In the past, Magna has had difficulties integrating some of its larger acquisitions, like Troy, Mich.-based New Venture Gear Inc., which it acquired in 2004 for about $440 million, said David Tyerman, a Toronto-based analyst at Canaccord Genuity. (CF)
The company is very decentralized and relies heavily on plant managers to act as though they’re independent businesses, incentivized by the profits of the plant, Tyerman said. Magna ran into issues integrating New Venture, which was a highly unionized workforce, into its culture, Tyerman said.
“It does have to be the right deal,” he said. “If they went out and simply bought something and it was too expensive, all this hard earned credibility that they’ve gotten from a corporate governance standpoint would be thrown out the window,” he said.
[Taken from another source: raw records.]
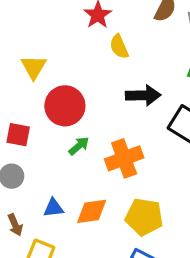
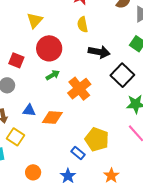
yellow semicircle: (119, 47) -> (83, 25), moved
orange cross: (124, 158) -> (79, 89), turned -30
yellow pentagon: (144, 217) -> (97, 139), moved

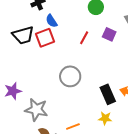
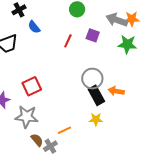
red square: (45, 38) -> (32, 86), moved
gray circle: (70, 76) -> (92, 79), moved

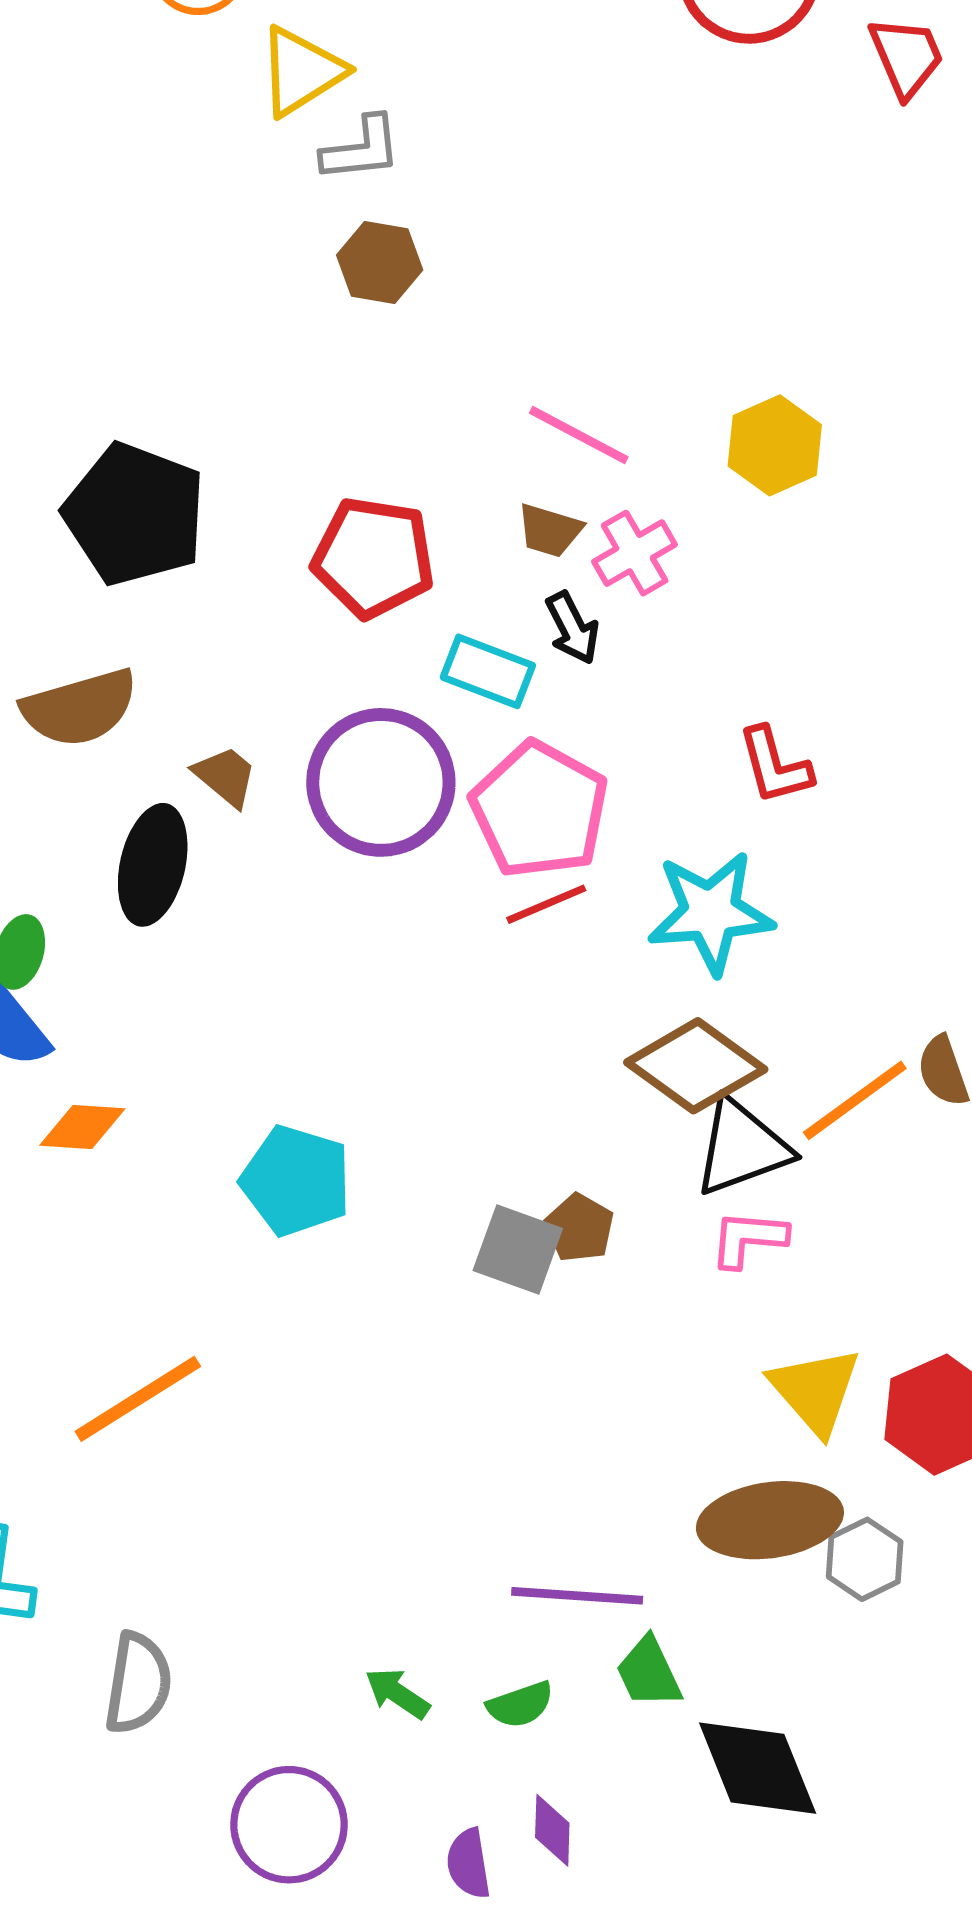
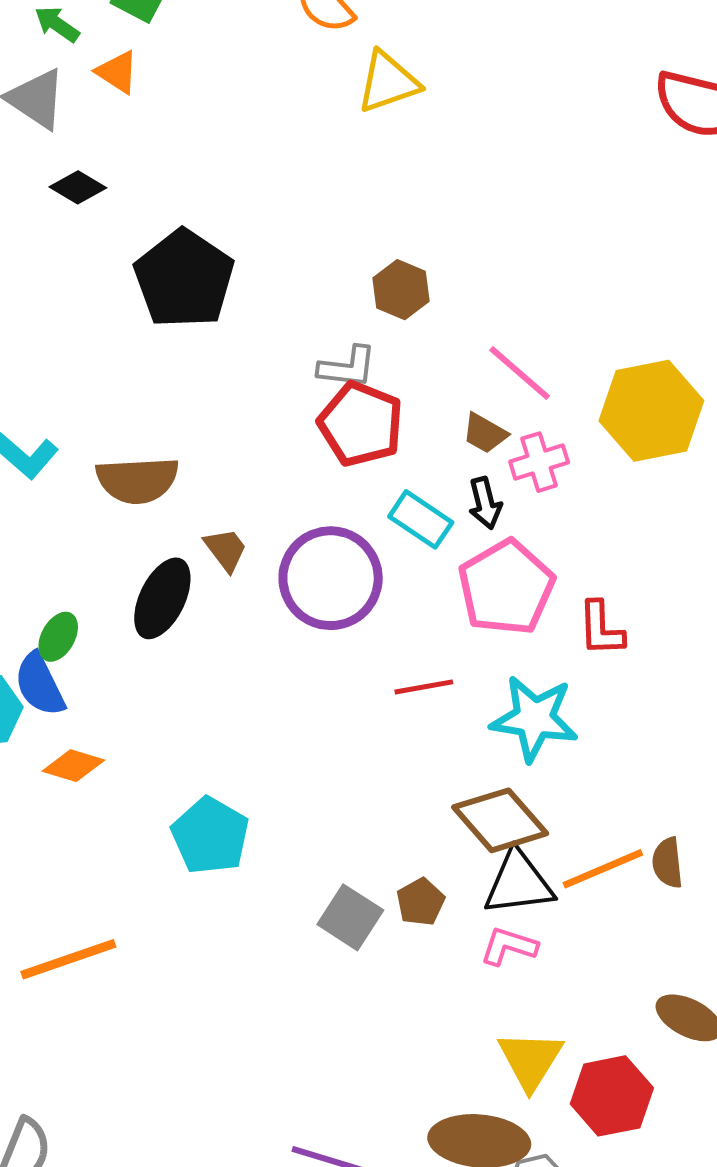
gray L-shape: (361, 149) -> (347, 367), moved
brown hexagon: (380, 263) -> (401, 290), moved
yellow hexagon: (775, 445) -> (651, 411), size x1.5
black pentagon: (135, 514) -> (184, 279), moved
pink pentagon: (539, 810) -> (506, 587), moved
brown pentagon: (579, 1228) -> (421, 902), moved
The U.S. auto market, where Magna gets 24 percent of its revenue, is rebounding from the recession and is headed for its best year since 2006, buoyed by consumer confidence, payroll gains, low interest rates and pent-up demand for new vehicles.
U.S. light-vehicle sales rose 9 percent in July to 1.44 million for an annualized rate, adjusted for seasonal trends, of 16.5 million, according to Autodata Corp. It was the fifth straight month of at least a 16-million pace, the Woodcliff Hills, New Jersey-based researcher said.
Magna has rebounded better than its peers. Sales have grown at a compounded annual growth rate of 8 percent the past five years, compared with an average of 3.4 percent for North American auto suppliers, Bloomberg data show.
Profit has been less stellar. Magna’s earnings before interest, taxes, depreciation and amortization, measured as a percentage of sales, is 8.8 percent, compared with a peer-average of 10 percent, Bloomberg data show.
Magna’s debt as a ratio of earnings before interest, taxes, depreciation and amortization of 0.8 times, reflects its rating of Baa1 with a stable outlook from Moody’s Investors Service, the highest for all North American auto suppliers, said Darren Kirk, senior credit officer at Moody’s in Toronto. That rating incorporates Moody’s expectation Magna’s leverage will rise to as much as 1.5 times by the end of 2015, Kirk said in an e-mail yesterday.
Whether an acquisition is transformational wouldn’t necessarily be determined by its size, but by what it adds, Walker said.
’’If we did something that really made us a world leader in four or five different product categories we’re not today, something in the eyes of the customer that would say, ‘Boy, we really want to give them business now because they’re so good,’’’ that would be transformational, he said.